Attaqué sur ses finances personnelles, Nigel Farage démissionne… et se représente
Surprise outre-Manche : le leader du parti de droite populiste Reform UK a livré une déclaration imprévue, mardi 7 juillet, pour répondre aux révélations de la presse au sujet de gros dons non déclarés. Dans des accents trumpiens, note la presse, le député de Clacton-on-Sea souhaite provoquer des législatives partielles afin de laisser les électeurs le juger..
Le 7 juillet 2025, Nigel Farage, figure majeure de la droite populiste britannique et leader du parti Reform UK, annonce publiquement sa démission de son poste de député représentant la circonscription de Clacton-on-Sea, dans l’est de l’Angleterre. Cette décision intervient après des révélations répétées concernant ses finances personnelles, qui ont ébranlé sa crédibilité. Farage, connu pour son rôle central dans le Brexit et pour son utilisation intensive des réseaux sociaux comme TikTok, affirme dans une déclaration que ses actions n’ont enfreint aucune loi. Pourtant, les accusations portées contre lui l’ont conduit à quitter son siège, bien qu’il maintienne sa candidature pour le conserver lors d’une élection partielle à venir.
Le 5 juillet 2025, le journal britannique The Sunday Times révèle que Nigel Farage aurait omis de déclarer des dons en nature reçus avant son élection en juillet 2024. Selon l’enquête du journal, ces dons proviendraient notamment de George Cottrell, un entrepreneur britannique condamné pour fraude aux États-Unis.
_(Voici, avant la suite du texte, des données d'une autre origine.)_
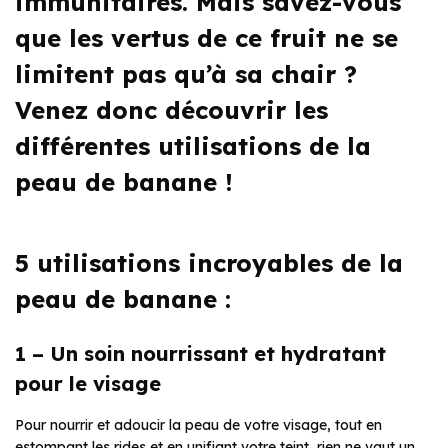
immunitaires. Mais savez-vous
que les vertus de ce fruit ne se
limitent pas qu’à sa chair ?
Venez donc découvrir les
différentes utilisations de la
peau de banane !
5 utilisations incroyables de la
peau de banane :
1 – Un soin nourrissant et hydratant
pour le visage
Pour nourrir et adoucir la peau de votre visage, tout en
estompant les rides et en unifiant votre teint, rien ne vaut un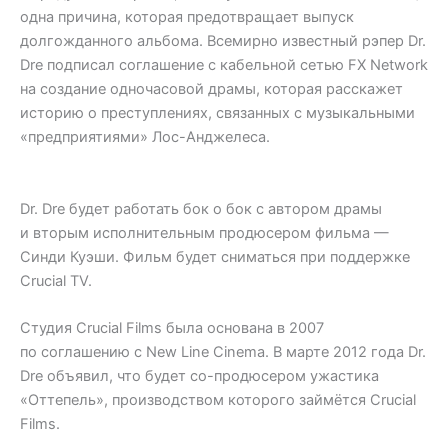
одна причина, которая предотвращает выпуск
долгожданного альбома. Всемирно известный рэпер Dr.
Dre подписал соглашение с кабельной сетью FX Network
на создание одночасовой драмы, которая расскажет
историю о преступлениях, связанных с музыкальными
«предприятиями» Лос-Анджелеса.
Dr. Dre будет работать бок о бок с автором драмы
и вторым исполнительным продюсером фильма —
Синди Куэши. Фильм будет сниматься при поддержке
Crucial TV.
Студия Crucial Films была основана в 2007
по соглашению с New Line Cinema. В марте 2012 года Dr.
Dre объявил, что будет со-продюсером ужастика
«Оттепель», производством которого займётся Crucial
Films.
Ce dernier aurait contribué au financement de la campagne électorale de Farage dans la circonscription de Clacton-on-Sea. Le code de conduite parlementaire exige que les députés déclarent tout financement extérieur, sous peine de sanctions. Ces révélations ont déclenché une polémique sur l’éthique politique et la transparence financière au Royaume-Uni.
Fin avril 2025, le journal The Guardian publie une enquête révélant qu’un don de 5 millions de livres sterling (soit environ 5,8 millions d’euros) aurait été versé à Nigel Farage par Christopher Harborne, un magnat des cryptomonnaies installé en Thaïlande. Farage justifie cette somme en affirmant qu’elle a été utilisée pour renforcer sa sécurité personnelle. Cependant, l’origine et l’usage exact de ces fonds restent flous, suscitant des interrogations sur leur légalité et leur conformité aux règles électorales britanniques. Une enquête parlementaire a été ouverte pour faire la lumière sur cette affaire.
Face aux accusations, Nigel Farage a réagi avec fermeté lors d’une conférence de presse le 18 novembre 2025, déclarant : *« Laissez-moi être très clair, je n’ai rien fait de mal, je n’ai pas enfreint la loi. »* Malgré ses dénégations, sa démission a été perçue comme une conséquence directe des pressions médiatiques et politiques. *Reform UK*, le parti qu’il dirige, est pourtant en tête des intentions de vote depuis dix-huit mois au Royaume-Uni. Farage a finalement annoncé sa candidature pour un nouveau mandat dans sa circonscription, malgré les controverses. Cette affaire illustre les tensions entre transparence financière et vie politique, un enjeu majeur dans le débat démocratique actuel.